Question

An ammeter of resistance 0.8 $\Omega $ can measure current up to 1.0A (i) What must be the value of shunt resistance to enable the ammeter to measure current up to 5A. (ii) What is the combined resistance of the ammeter and the shunt?

Answer 1

Hint- The ammeter is designed for measuring the low current. For measuring the heavy current, the shunt is connected in parallel to the ammeter. Due to the low strength course, the important part of the measuring current passes into the shunt and few amounts of current passes through the ammeter.

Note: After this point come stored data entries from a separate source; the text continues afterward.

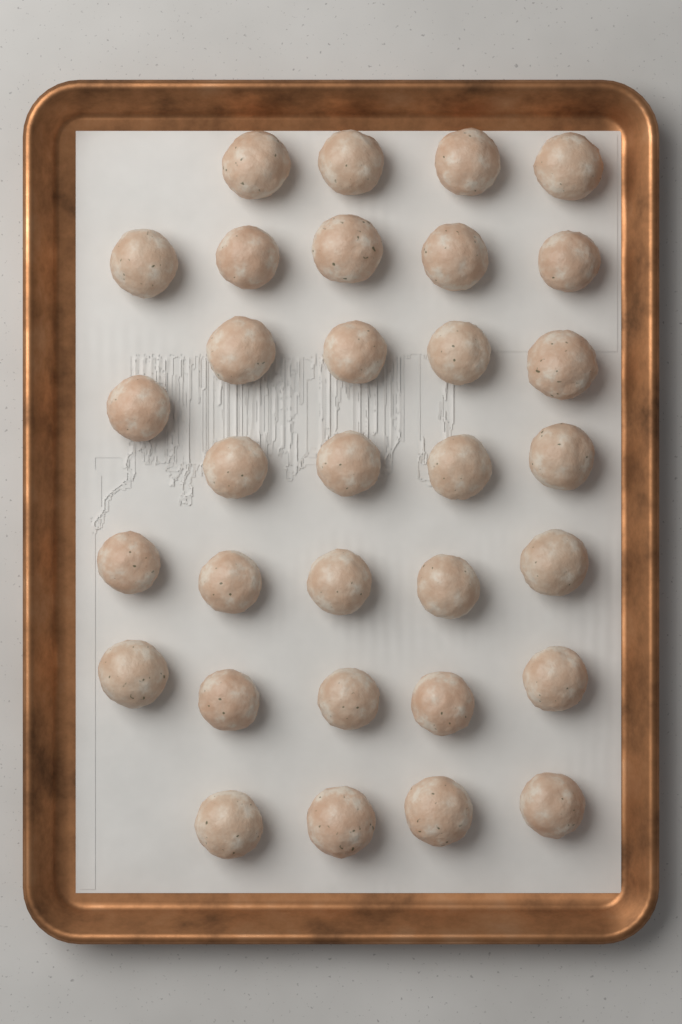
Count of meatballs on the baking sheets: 32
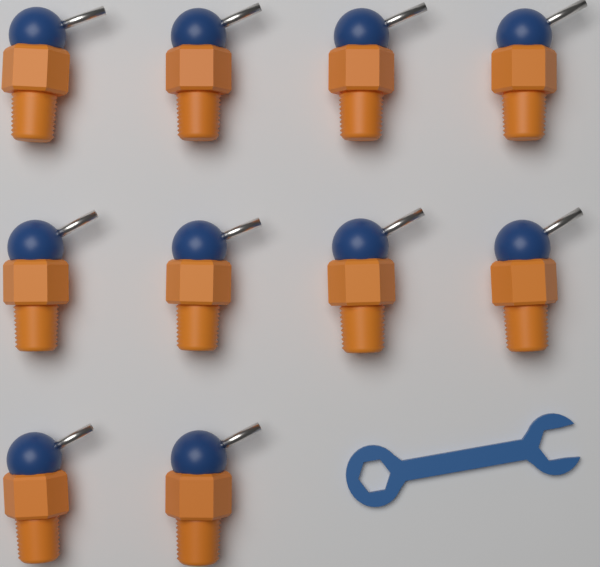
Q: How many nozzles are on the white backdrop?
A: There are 10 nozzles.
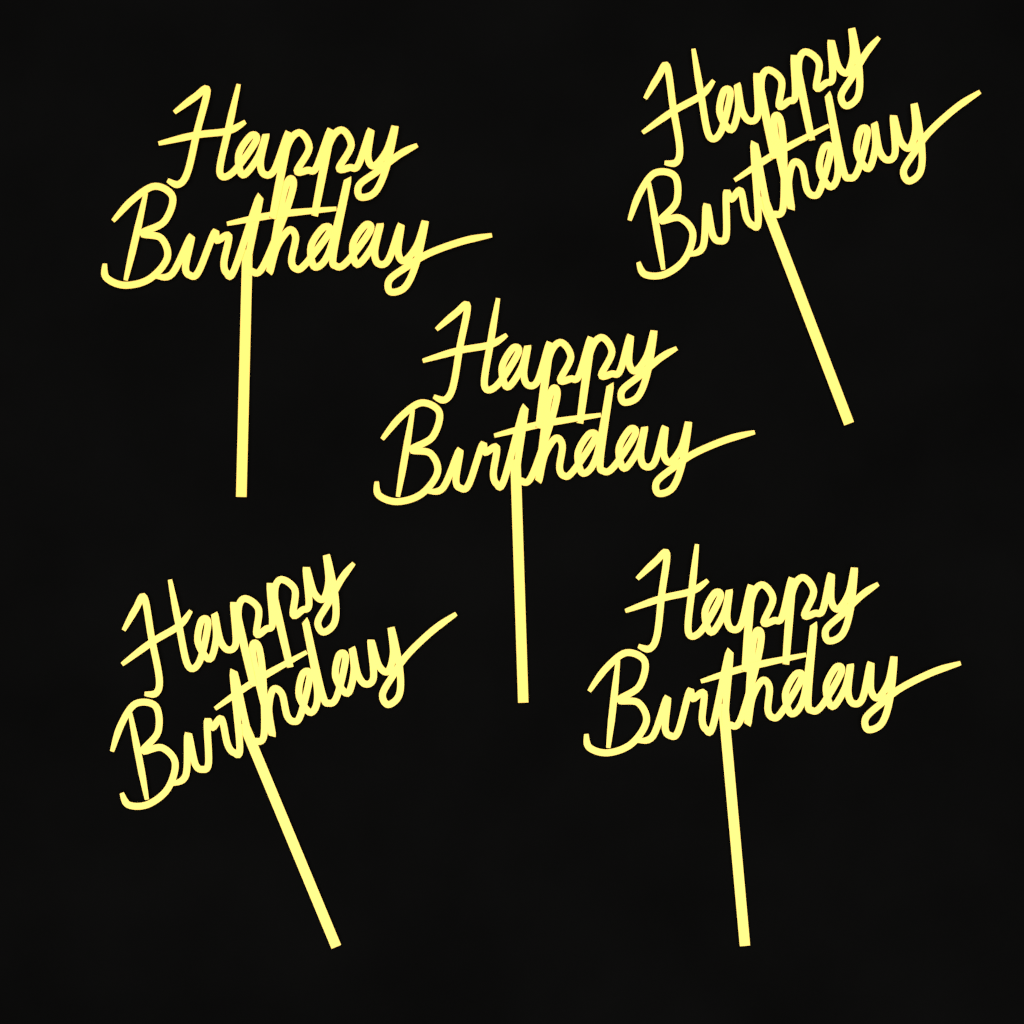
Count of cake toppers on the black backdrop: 5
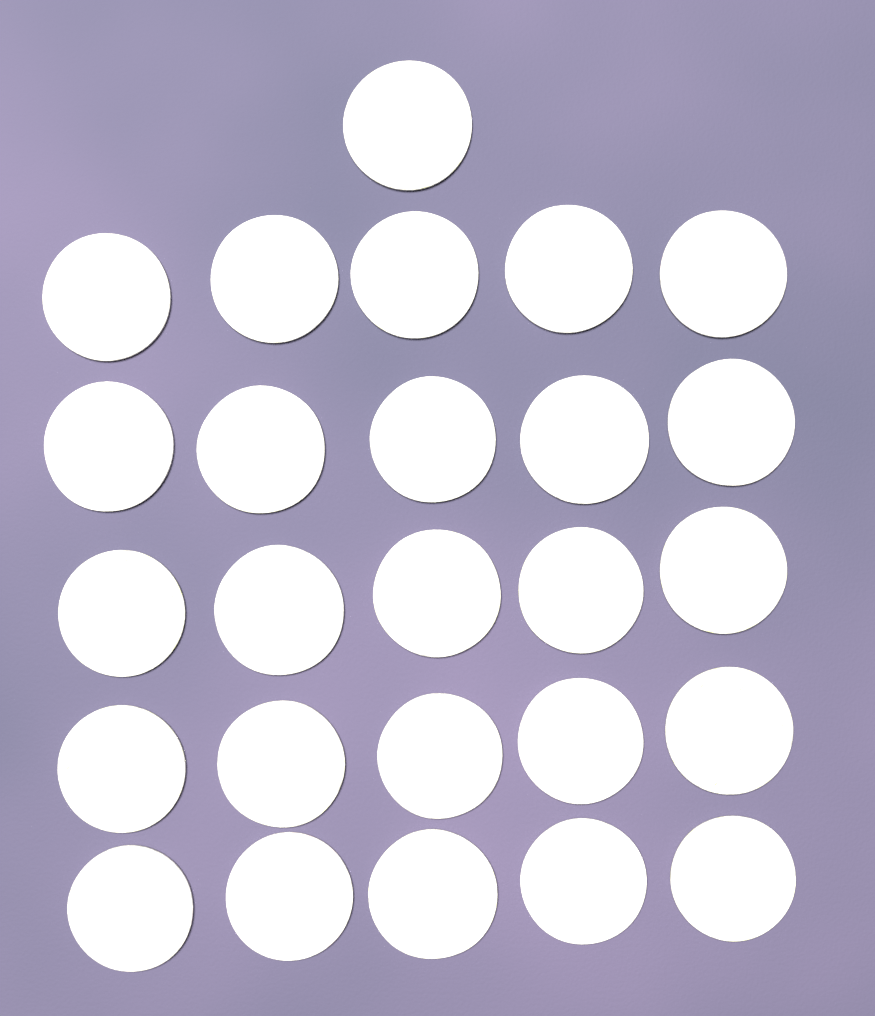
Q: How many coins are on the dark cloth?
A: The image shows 26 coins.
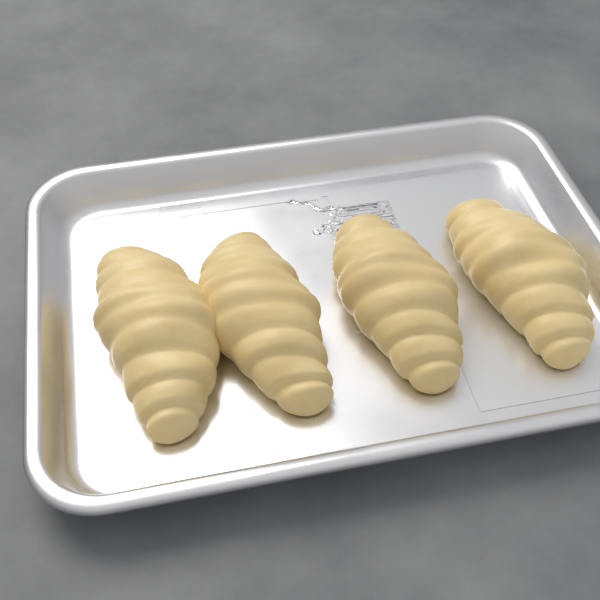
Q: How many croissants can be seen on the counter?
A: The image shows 4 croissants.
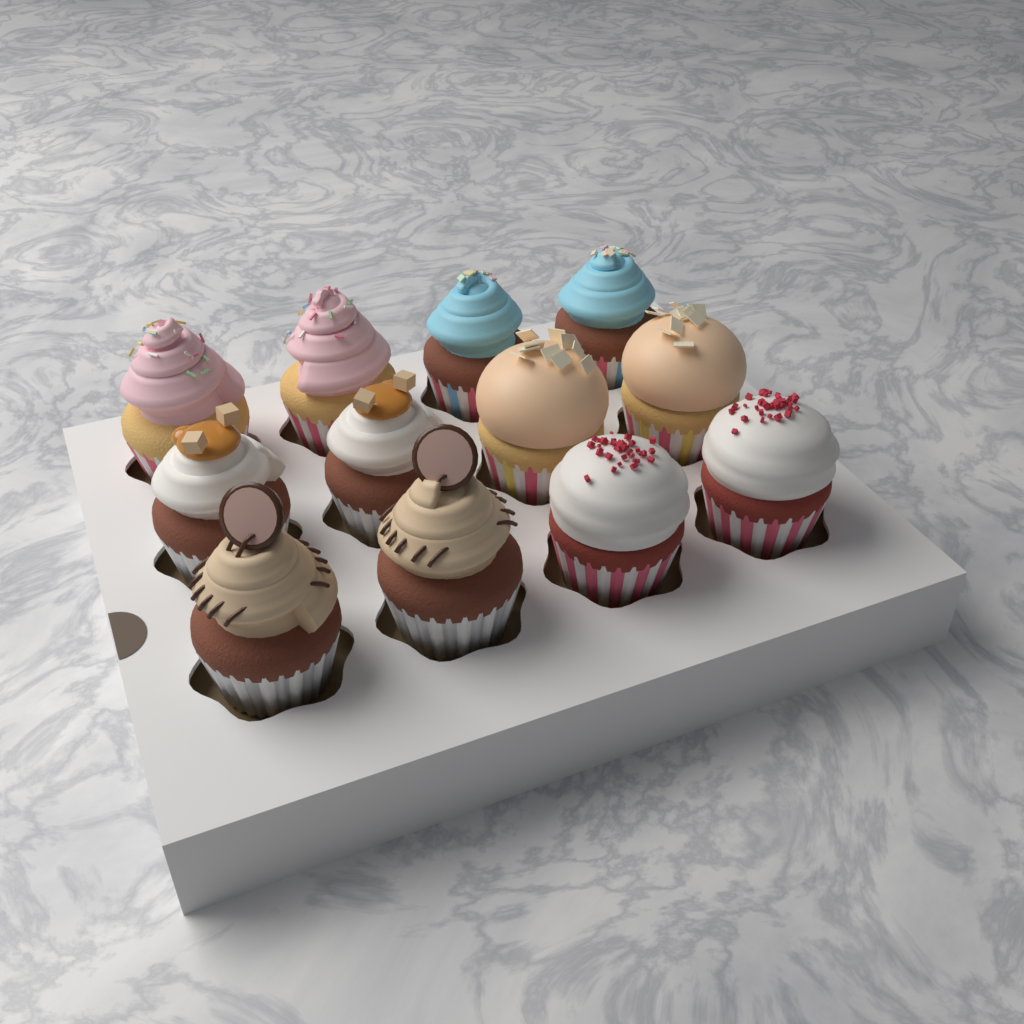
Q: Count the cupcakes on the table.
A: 12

Complete step-by-step answer:
The shunt attaches parallel to the meter, which allows the voltage to fall over the meter and the shunt remains the same. The shunt therefore does not affect the rotation of the pointer.
Given
Resistance of the ammeter ${R_A} = 0.8\Omega $
Current rating = 1A

i) Value of the shunt resistance to measure 5 A current
The value of shunt resistance is calculated by the formula given as
Shunt, $S = \dfrac{{{R_A}{i_g}}}{{i - {i_g}}}$
Substituting the value of ammeter resistance and the current values in the above equation
$S = \dfrac{{0.8 \times 1.0}}{{5 - 1.0}} = 0.2\Omega $
Therefore the value of the shunt resistance must be 0.2 ohm

ii) Now the combined resistance of the ammeter and the shunt wire is given as
$\dfrac{1}{{{R_{total}}}} = \dfrac{1}{{{R_A}}} + \dfrac{1}{S}$
Substituting the values of the ammeter resistance and the shunt resistance in the above equation
$ \dfrac{1}{{{R_{total}}}} = \dfrac{1}{{0.8}} + \dfrac{1}{{0.2}} \\
  {R_{total}} = \dfrac{{0.8}}{5} \\
  {R_{total}} = 0.16\Omega \\ $
Therefore the total resistance of the combined ammeter resistance and the shunt wire resistance is 0.16 ohm.

Note- The resistance of the shunt remains constant with time. The temperature coefficient of the instrument and the shunt remains low and same. The temperature coefficient shows the relation between the variations in the physical properties of the apparatus concerning the change in the temperature.